═════ Material for this exercise
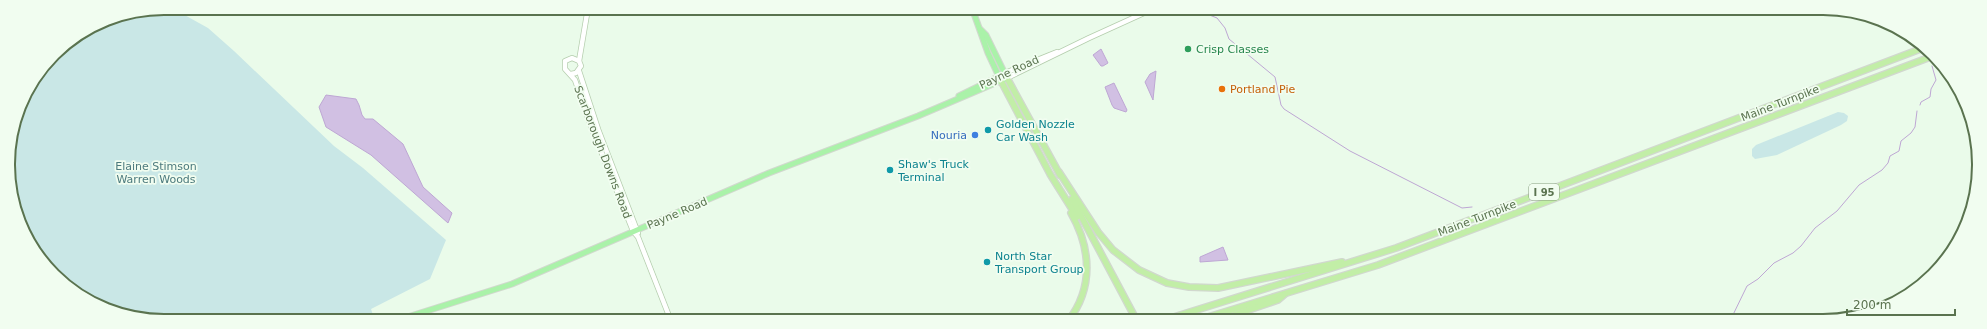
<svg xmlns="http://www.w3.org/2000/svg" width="1987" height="329" font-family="'DejaVu Sans',sans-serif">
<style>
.green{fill:#c9e7e6}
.water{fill:#d1c0e3;stroke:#bea7d4}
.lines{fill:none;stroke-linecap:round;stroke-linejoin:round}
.stream{stroke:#bea7d4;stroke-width:1}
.secondary-casing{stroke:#b5ceae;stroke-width:6}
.primary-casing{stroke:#d1d8ce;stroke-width:7}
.highway-casing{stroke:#d1d8ce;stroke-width:8}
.secondary{stroke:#fff;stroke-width:4.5}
.primary{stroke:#aaf2a9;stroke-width:5}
.highway{stroke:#c2eea7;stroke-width:5.5}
.leisure-dot{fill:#2e9e5b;stroke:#f1fdf0;stroke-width:1.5}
.food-dot{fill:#e8710a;stroke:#f1fdf0;stroke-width:1.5}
.culture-dot{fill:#0f9aa8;stroke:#f1fdf0;stroke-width:1.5}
.shop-dot{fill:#3f7fe0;stroke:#f1fdf0;stroke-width:1.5}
.labels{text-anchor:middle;stroke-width:3.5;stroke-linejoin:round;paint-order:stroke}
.shield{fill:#f1fdf0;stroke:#879c7f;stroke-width:1}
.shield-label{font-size:10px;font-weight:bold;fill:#5a734f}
.leisure-label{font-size:11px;fill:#27864d;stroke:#f1fdf0;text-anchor:start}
.street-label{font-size:11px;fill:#5a734f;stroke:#f1fdf0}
.food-label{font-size:11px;fill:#c56008;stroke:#f1fdf0;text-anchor:start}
.culture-label{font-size:11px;fill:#0d838f;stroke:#f1fdf0;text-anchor:start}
.shop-label{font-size:11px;fill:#366cbe;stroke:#f1fdf0;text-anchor:end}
.park-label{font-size:11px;fill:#4c7a7d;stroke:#f1fdf0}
.rim{fill:none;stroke:#5a734f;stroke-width:2}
</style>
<rect width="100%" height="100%" fill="#eafbea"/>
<g class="green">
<path d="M164 8 168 10 172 8 208 28 234 51 334 146 363 168 446 240 430 279 371 309 375 321H249L240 313 236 321H154L95 305 47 268 16 215 8 154 20 104 54 54 105 20Z"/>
<path d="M1838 112 1844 113 1848 116 1847 121 1841 125 1777 155 1755 159 1752 156V149L1756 145Z"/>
</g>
<g class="water">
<path d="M1101 49 1108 63 1103 66H1101L1093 55Z"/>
<path d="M1156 71 1153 100 1145 82 1150 74Z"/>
<path d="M1114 83 1127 110 1126 112 1114 108 1112 105 1105 87Z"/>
<path d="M326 95 356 99 359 105 362 115 365 119H373L403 144 423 187 452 213 448 223 371 155 326 127 319 107Z"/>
<path d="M1223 247 1228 260 1200 262V257Z"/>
</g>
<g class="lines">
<g class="stream">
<path d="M1189 10 1207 14 1217 18 1225 28 1229 39 1275 77 1281 105 1284 109 1350 151 1462 208 1472 207"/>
<path d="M1164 12 1174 10"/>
<path d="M1920 105 1921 102 1930 97 1931 89 1936 80 1932 66"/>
<path d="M1730 321 1747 286 1758 279 1774 263 1793 253 1801 246 1815 228 1837 211 1859 185 1882 170 1888 163 1890 156 1899 151 1901 141 1911 133 1915 127 1917 111"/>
</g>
<g class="secondary-casing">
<g id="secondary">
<path d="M579 61 588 8"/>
<path d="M579 71 598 129 638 233"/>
<path d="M1005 73 1057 52"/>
<path d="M571 74 576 73 581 66 579 61 572 58 565 61V69L575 80 590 124 633 231 638 237 671 321"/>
<path d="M1007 78 1089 38 1155 8"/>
</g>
</g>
<g class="primary-casing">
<g id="primary">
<path d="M972 8 988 53 1001 81"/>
<path d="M959 96 1002 75"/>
<path d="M395 321 512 284 769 173 918 116 1007 78 986 35 981 30"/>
</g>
</g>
<g class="highway-casing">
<g id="highway">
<path d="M1007 78 1060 175"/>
<path d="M1001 81 1050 174 1077 217"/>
<path d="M1059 172 1098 232 1113 250 1139 270 1167 283 1189 287 1218 288 1342 262"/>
<path d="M1072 199 1137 321"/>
<path d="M1068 321C1094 288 1091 248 1071 213"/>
<path d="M1161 321 1396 248 1923 48"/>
<path d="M1195 321 1378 265 1933 56"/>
<path d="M1216 321 1278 300 1285 294"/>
</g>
</g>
<use href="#secondary" class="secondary"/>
<use href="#primary" class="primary"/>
<use href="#highway" class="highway"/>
</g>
<circle class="leisure-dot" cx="1188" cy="49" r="4"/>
<circle class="food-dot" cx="1222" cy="89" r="4"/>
<g class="culture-dot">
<circle cx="988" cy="130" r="4"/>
<circle cx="890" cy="170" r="4"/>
<circle cx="987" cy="262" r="4"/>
</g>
<circle class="shop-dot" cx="975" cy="135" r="4"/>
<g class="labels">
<rect class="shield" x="1529" y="184" width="30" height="16" rx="3"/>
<g class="shield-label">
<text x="1544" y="196">I 95</text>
</g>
<g class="leisure-label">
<text x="1196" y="53">Crisp Classes</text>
</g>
<g class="street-label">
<text transform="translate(1009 72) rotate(-25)" y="4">Payne Road</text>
<text transform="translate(1780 103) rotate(-21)" y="4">Maine Turnpike</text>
<text transform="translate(603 152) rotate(69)" y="4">Scarborough Downs Road</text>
<text transform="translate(677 213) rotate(-23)" y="4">Payne Road</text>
<text transform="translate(1477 218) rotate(-21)" y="4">Maine Turnpike</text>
</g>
<g class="food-label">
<text x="1230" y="93">Portland Pie</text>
</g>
<g class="culture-label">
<text x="996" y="128">Golden Nozzle<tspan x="996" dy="13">Car Wash</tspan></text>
<text x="898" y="168">Shaw's Truck<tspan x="898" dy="13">Terminal</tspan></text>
<text x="995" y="260">North Star<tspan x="995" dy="13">Transport Group</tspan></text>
</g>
<g class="shop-label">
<text x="967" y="139">Nouria</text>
</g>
<g class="park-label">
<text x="156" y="170">Elaine Stimson<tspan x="156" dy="13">Warren Woods</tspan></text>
</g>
</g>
<path d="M0 0H1987V329H0ZM164 15H1823A149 149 0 0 1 1972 164V165A149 149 0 0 1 1823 314H164A149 149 0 0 1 15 165V164A149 149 0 0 1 164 15Z" fill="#f1fdf0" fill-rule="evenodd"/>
<path class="rim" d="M164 15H1823A149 149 0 0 1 1972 164V165A149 149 0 0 1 1823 314H164A149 149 0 0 1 15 165V164A149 149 0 0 1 164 15Z"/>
<path d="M1847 309v6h108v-6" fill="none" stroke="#5a734f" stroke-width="2"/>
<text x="1853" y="309" font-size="12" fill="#5a734f" stroke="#f1fdf0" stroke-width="3" paint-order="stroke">200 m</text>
</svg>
══════════
◆ Task requirements
In your answer, repeat all the entries exactly, but leave out the pictures.

◆ Exercise output
<svg xmlns="http://www.w3.org/2000/svg" width="1987" height="329" font-family="'DejaVu Sans',sans-serif">
<style>
.green{fill:#c9e7e6}
.water{fill:#d1c0e3;stroke:#bea7d4}
.lines{fill:none;stroke-linecap:round;stroke-linejoin:round}
.stream{stroke:#bea7d4;stroke-width:1}
.secondary-casing{stroke:#b5ceae;stroke-width:6}
.primary-casing{stroke:#d1d8ce;stroke-width:7}
.highway-casing{stroke:#d1d8ce;stroke-width:8}
.secondary{stroke:#fff;stroke-width:4.5}
.primary{stroke:#aaf2a9;stroke-width:5}
.highway{stroke:#c2eea7;stroke-width:5.5}
.leisure-dot{fill:#2e9e5b;stroke:#f1fdf0;stroke-width:1.5}
.food-dot{fill:#e8710a;stroke:#f1fdf0;stroke-width:1.5}
.culture-dot{fill:#0f9aa8;stroke:#f1fdf0;stroke-width:1.5}
.shop-dot{fill:#3f7fe0;stroke:#f1fdf0;stroke-width:1.5}
.labels{text-anchor:middle;stroke-width:3.5;stroke-linejoin:round;paint-order:stroke}
.shield{fill:#f1fdf0;stroke:#879c7f;stroke-width:1}
.shield-label{font-size:10px;font-weight:bold;fill:#5a734f}
.leisure-label{font-size:11px;fill:#27864d;stroke:#f1fdf0;text-anchor:start}
.street-label{font-size:11px;fill:#5a734f;stroke:#f1fdf0}
.food-label{font-size:11px;fill:#c56008;stroke:#f1fdf0;text-anchor:start}
.culture-label{font-size:11px;fill:#0d838f;stroke:#f1fdf0;text-anchor:start}
.shop-label{font-size:11px;fill:#366cbe;stroke:#f1fdf0;text-anchor:end}
.park-label{font-size:11px;fill:#4c7a7d;stroke:#f1fdf0}
.rim{fill:none;stroke:#5a734f;stroke-width:2}
</style>
<rect width="100%" height="100%" fill="#eafbea"/>
<g class="green">
<path d="M164 8 168 10 172 8 208 28 234 51 334 146 363 168 446 240 430 279 371 309 375 321H249L240 313 236 321H154L95 305 47 268 16 215 8 154 20 104 54 54 105 20Z"/>
<path d="M1838 112 1844 113 1848 116 1847 121 1841 125 1777 155 1755 159 1752 156V149L1756 145Z"/>
</g>
<g class="water">
<path d="M1101 49 1108 63 1103 66H1101L1093 55Z"/>
<path d="M1156 71 1153 100 1145 82 1150 74Z"/>
<path d="M1114 83 1127 110 1126 112 1114 108 1112 105 1105 87Z"/>
<path d="M326 95 356 99 359 105 362 115 365 119H373L403 144 423 187 452 213 448 223 371 155 326 127 319 107Z"/>
<path d="M1223 247 1228 260 1200 262V257Z"/>
</g>
<g class="lines">
<g class="stream">
<path d="M1189 10 1207 14 1217 18 1225 28 1229 39 1275 77 1281 105 1284 109 1350 151 1462 208 1472 207"/>
<path d="M1164 12 1174 10"/>
<path d="M1920 105 1921 102 1930 97 1931 89 1936 80 1932 66"/>
<path d="M1730 321 1747 286 1758 279 1774 263 1793 253 1801 246 1815 228 1837 211 1859 185 1882 170 1888 163 1890 156 1899 151 1901 141 1911 133 1915 127 1917 111"/>
</g>
<g class="secondary-casing">
<g id="secondary">
<path d="M579 61 588 8"/>
<path d="M579 71 598 129 638 233"/>
<path d="M1005 73 1057 52"/>
<path d="M571 74 576 73 581 66 579 61 572 58 565 61V69L575 80 590 124 633 231 638 237 671 321"/>
<path d="M1007 78 1089 38 1155 8"/>
</g>
</g>
<g class="primary-casing">
<g id="primary">
<path d="M972 8 988 53 1001 81"/>
<path d="M959 96 1002 75"/>
<path d="M395 321 512 284 769 173 918 116 1007 78 986 35 981 30"/>
</g>
</g>
<g class="highway-casing">
<g id="highway">
<path d="M1007 78 1060 175"/>
<path d="M1001 81 1050 174 1077 217"/>
<path d="M1059 172 1098 232 1113 250 1139 270 1167 283 1189 287 1218 288 1342 262"/>
<path d="M1072 199 1137 321"/>
<path d="M1068 321C1094 288 1091 248 1071 213"/>
<path d="M1161 321 1396 248 1923 48"/>
<path d="M1195 321 1378 265 1933 56"/>
<path d="M1216 321 1278 300 1285 294"/>
</g>
</g>
<use href="#secondary" class="secondary"/>
<use href="#primary" class="primary"/>
<use href="#highway" class="highway"/>
</g>
<circle class="leisure-dot" cx="1188" cy="49" r="4"/>
<circle class="food-dot" cx="1222" cy="89" r="4"/>
<g class="culture-dot">
<circle cx="988" cy="130" r="4"/>
<circle cx="890" cy="170" r="4"/>
<circle cx="987" cy="262" r="4"/>
</g>
<circle class="shop-dot" cx="975" cy="135" r="4"/>
<g class="labels">
<rect class="shield" x="1529" y="184" width="30" height="16" rx="3"/>
<g class="shield-label">
<text x="1544" y="196">I 95</text>
</g>
<g class="leisure-label">
<text x="1196" y="53">Crisp Classes</text>
</g>
<g class="street-label">
<text transform="translate(1009 72) rotate(-25)" y="4">Payne Road</text>
<text transform="translate(1780 103) rotate(-21)" y="4">Maine Turnpike</text>
<text transform="translate(603 152) rotate(69)" y="4">Scarborough Downs Road</text>
<text transform="translate(677 213) rotate(-23)" y="4">Payne Road</text>
<text transform="translate(1477 218) rotate(-21)" y="4">Maine Turnpike</text>
</g>
<g class="food-label">
<text x="1230" y="93">Portland Pie</text>
</g>
<g class="culture-label">
<text x="996" y="128">Golden Nozzle<tspan x="996" dy="13">Car Wash</tspan></text>
<text x="898" y="168">Shaw's Truck<tspan x="898" dy="13">Terminal</tspan></text>
<text x="995" y="260">North Star<tspan x="995" dy="13">Transport Group</tspan></text>
</g>
<g class="shop-label">
<text x="967" y="139">Nouria</text>
</g>
<g class="park-label">
<text x="156" y="170">Elaine Stimson<tspan x="156" dy="13">Warren Woods</tspan></text>
</g>
</g>
<path d="M0 0H1987V329H0ZM164 15H1823A149 149 0 0 1 1972 164V165A149 149 0 0 1 1823 314H164A149 149 0 0 1 15 165V164A149 149 0 0 1 164 15Z" fill="#f1fdf0" fill-rule="evenodd"/>
<path class="rim" d="M164 15H1823A149 149 0 0 1 1972 164V165A149 149 0 0 1 1823 314H164A149 149 0 0 1 15 165V164A149 149 0 0 1 164 15Z"/>
<path d="M1847 309v6h108v-6" fill="none" stroke="#5a734f" stroke-width="2"/>
<text x="1853" y="309" font-size="12" fill="#5a734f" stroke="#f1fdf0" stroke-width="3" paint-order="stroke">200 m</text>
</svg>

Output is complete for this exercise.